One way to ensure that working from home is, in fact, working from home, it’s important to set expectations – and boundaries. You can still be there for friends and family on a more flexible basis while still having time to complete your tasks.
Set office hours and a schedule
Even though you aren’t going to an office, it’s still important to have fairly consistent office hours. Not only does this set an expectation for friends and family, it keeps you on a schedule. We typically get more done when we’re on a daily schedule, so it’s a great method for productivity.
Just because you set office hours doesn’t mean they have to be 9 AM to 5 PM. If it works better for your family to start earlier or later, go for it. It might be helpful to carve out an hour or two for kids’ obligations, car pool, or anything else that you typically need to get done.
Create a family calendar and fill it in. You can create a schedule around this, giving yourself time off, extra days of work, and so on.
Have a conversation
If you work from home, you might find that more of the house work and kid responsibilities are your job. This can be a great benefit of working from home, but it can also become overwhelming.
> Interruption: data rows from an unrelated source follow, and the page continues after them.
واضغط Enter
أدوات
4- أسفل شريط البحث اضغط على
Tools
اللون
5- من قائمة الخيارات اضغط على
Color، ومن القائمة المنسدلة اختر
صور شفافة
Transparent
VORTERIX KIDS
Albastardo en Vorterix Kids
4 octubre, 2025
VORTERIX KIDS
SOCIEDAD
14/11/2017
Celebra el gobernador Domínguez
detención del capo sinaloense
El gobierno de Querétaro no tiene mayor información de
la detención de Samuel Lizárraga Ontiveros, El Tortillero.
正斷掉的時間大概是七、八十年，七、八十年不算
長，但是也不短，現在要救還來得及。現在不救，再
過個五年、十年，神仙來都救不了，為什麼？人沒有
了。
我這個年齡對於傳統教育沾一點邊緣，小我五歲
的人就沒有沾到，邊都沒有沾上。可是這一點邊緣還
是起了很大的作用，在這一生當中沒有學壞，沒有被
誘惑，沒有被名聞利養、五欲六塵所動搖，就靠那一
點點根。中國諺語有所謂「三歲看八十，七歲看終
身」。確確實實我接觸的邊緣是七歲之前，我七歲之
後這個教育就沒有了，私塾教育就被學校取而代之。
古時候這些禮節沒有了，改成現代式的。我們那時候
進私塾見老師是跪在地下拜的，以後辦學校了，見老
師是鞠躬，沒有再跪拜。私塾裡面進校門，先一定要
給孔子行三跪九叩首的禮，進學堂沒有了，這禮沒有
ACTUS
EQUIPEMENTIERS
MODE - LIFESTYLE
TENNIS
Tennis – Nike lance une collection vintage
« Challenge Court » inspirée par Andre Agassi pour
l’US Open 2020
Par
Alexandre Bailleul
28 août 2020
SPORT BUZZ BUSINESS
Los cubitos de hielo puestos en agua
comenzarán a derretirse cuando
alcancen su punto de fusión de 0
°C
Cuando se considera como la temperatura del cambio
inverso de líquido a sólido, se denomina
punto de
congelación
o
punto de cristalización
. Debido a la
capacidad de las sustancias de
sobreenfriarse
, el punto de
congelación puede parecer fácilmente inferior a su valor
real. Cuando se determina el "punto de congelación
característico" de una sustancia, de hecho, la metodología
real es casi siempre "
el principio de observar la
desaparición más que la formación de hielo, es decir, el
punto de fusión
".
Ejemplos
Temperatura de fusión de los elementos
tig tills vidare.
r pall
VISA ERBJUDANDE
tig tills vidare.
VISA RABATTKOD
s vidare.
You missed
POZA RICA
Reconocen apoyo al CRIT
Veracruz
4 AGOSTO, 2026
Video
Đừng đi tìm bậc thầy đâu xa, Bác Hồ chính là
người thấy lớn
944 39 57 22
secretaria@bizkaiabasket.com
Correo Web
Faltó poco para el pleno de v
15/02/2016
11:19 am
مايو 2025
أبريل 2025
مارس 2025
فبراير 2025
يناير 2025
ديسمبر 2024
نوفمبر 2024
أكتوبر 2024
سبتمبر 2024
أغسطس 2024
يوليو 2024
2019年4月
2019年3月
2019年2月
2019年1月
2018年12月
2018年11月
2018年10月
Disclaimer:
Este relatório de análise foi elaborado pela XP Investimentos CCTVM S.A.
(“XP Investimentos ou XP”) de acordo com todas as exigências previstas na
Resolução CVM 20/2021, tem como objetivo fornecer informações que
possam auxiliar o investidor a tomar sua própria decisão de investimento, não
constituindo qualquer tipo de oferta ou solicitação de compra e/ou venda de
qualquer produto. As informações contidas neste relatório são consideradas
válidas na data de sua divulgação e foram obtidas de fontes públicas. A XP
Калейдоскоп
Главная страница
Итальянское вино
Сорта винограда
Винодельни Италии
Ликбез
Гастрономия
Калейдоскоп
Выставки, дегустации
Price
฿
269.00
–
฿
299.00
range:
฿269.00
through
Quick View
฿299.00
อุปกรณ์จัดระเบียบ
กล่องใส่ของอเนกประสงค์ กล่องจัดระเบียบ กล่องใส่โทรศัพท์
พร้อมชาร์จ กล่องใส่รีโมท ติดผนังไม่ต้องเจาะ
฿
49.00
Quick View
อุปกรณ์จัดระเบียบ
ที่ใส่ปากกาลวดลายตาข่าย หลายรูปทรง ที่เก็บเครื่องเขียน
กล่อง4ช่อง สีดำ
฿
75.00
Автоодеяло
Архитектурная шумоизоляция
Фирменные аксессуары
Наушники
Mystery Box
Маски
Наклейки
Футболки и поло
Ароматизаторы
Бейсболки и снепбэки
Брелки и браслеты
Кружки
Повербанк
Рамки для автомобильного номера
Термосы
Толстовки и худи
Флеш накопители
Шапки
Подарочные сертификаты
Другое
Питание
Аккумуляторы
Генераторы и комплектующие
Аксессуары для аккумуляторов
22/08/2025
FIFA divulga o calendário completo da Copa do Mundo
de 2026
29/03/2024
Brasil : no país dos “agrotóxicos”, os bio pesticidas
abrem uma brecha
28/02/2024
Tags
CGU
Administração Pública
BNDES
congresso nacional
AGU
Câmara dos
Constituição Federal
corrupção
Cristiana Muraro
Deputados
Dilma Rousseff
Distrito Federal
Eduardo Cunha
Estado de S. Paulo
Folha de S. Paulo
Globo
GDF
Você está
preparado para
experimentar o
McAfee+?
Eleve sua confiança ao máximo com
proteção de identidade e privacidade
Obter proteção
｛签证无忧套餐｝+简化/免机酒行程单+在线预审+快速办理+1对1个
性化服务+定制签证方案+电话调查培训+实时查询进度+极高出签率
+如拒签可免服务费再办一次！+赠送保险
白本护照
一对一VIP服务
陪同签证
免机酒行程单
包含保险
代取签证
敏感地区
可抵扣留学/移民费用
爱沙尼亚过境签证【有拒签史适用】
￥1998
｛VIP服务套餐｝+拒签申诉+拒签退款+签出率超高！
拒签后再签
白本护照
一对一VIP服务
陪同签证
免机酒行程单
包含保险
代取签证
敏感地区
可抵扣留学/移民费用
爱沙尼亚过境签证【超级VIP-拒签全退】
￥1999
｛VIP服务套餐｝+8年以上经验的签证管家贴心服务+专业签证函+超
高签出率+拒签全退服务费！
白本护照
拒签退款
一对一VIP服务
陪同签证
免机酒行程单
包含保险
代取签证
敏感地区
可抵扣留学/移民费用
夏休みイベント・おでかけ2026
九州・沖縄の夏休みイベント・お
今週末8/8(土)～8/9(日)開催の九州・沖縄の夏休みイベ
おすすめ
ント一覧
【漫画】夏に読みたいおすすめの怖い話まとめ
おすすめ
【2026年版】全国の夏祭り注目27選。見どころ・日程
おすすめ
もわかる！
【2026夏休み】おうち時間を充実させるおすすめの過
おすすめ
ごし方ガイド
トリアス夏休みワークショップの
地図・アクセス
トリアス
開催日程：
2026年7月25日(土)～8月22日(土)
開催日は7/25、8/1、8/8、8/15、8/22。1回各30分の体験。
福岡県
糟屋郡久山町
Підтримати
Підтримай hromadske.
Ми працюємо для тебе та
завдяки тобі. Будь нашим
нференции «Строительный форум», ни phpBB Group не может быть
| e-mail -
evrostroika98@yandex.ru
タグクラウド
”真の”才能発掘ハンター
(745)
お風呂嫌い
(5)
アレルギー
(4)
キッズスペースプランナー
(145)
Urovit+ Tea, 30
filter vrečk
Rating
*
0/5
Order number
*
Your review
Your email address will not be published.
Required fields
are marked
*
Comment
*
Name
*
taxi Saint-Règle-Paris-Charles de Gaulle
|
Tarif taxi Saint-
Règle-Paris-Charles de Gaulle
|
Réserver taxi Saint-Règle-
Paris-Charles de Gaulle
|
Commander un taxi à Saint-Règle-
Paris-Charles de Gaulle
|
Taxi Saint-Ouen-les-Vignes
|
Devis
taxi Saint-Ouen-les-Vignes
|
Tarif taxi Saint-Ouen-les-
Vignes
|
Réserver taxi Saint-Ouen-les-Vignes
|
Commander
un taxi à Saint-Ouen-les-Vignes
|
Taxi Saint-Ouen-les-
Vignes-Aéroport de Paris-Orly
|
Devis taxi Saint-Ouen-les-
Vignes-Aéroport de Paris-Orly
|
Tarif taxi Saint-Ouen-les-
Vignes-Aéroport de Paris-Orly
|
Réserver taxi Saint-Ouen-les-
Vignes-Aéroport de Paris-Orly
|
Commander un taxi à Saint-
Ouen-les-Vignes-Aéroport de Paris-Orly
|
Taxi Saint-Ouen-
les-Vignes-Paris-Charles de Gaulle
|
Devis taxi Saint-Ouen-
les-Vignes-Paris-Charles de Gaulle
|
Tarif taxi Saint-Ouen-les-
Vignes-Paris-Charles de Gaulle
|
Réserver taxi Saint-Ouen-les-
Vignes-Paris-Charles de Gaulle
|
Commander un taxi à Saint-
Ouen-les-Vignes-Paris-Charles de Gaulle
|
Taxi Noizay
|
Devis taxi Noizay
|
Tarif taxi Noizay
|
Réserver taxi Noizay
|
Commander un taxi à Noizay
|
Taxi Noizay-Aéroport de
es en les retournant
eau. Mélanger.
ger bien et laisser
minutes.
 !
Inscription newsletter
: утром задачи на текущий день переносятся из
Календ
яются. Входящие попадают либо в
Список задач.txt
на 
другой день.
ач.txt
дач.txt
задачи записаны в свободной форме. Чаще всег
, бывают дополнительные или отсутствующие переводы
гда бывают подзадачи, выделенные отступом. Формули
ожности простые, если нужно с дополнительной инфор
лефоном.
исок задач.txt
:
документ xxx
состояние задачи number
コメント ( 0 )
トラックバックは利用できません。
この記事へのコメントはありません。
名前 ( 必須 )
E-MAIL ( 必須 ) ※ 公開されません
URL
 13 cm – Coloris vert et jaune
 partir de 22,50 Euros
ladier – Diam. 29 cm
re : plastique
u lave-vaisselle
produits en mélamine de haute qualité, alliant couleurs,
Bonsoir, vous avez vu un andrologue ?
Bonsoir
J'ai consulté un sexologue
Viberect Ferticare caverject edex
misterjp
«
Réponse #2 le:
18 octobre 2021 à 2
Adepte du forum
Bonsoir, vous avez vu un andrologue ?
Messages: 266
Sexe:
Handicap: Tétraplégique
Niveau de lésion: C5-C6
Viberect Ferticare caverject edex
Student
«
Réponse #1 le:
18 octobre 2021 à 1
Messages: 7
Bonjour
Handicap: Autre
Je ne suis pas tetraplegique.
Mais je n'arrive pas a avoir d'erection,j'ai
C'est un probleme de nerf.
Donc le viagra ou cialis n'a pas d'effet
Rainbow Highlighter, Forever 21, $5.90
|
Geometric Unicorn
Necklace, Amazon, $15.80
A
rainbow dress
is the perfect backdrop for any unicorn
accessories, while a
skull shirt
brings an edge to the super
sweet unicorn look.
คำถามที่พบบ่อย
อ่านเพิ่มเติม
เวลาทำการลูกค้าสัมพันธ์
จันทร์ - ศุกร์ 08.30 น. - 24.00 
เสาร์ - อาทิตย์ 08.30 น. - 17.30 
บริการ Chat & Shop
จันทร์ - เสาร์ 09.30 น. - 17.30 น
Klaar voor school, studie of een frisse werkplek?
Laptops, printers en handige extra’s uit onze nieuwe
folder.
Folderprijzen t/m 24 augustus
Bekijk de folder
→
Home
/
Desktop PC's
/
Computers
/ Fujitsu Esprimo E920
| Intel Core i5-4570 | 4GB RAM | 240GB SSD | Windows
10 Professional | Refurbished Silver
If you feel that the home obligations are out of balance, or you aren’t able to complete your work, it’s time to have a conversation. Delegate some tasks to a babysitter or family member, and simply make it known that you’re only available at certain times.
Make it a real job
Working from home is still working, and it should be treated as such. Create an office space that you enjoy, keep housework to breaks only, and work as you would in a traditional office.
The benefits of working from home include flexibility and comfort, but it’s easier to take it seriously and work successfully as an independent employee when you work in a more traditional way. When you, as well as others, see your job as more “real,” the balance of work and the boundaries of time are more likely to be adhered to.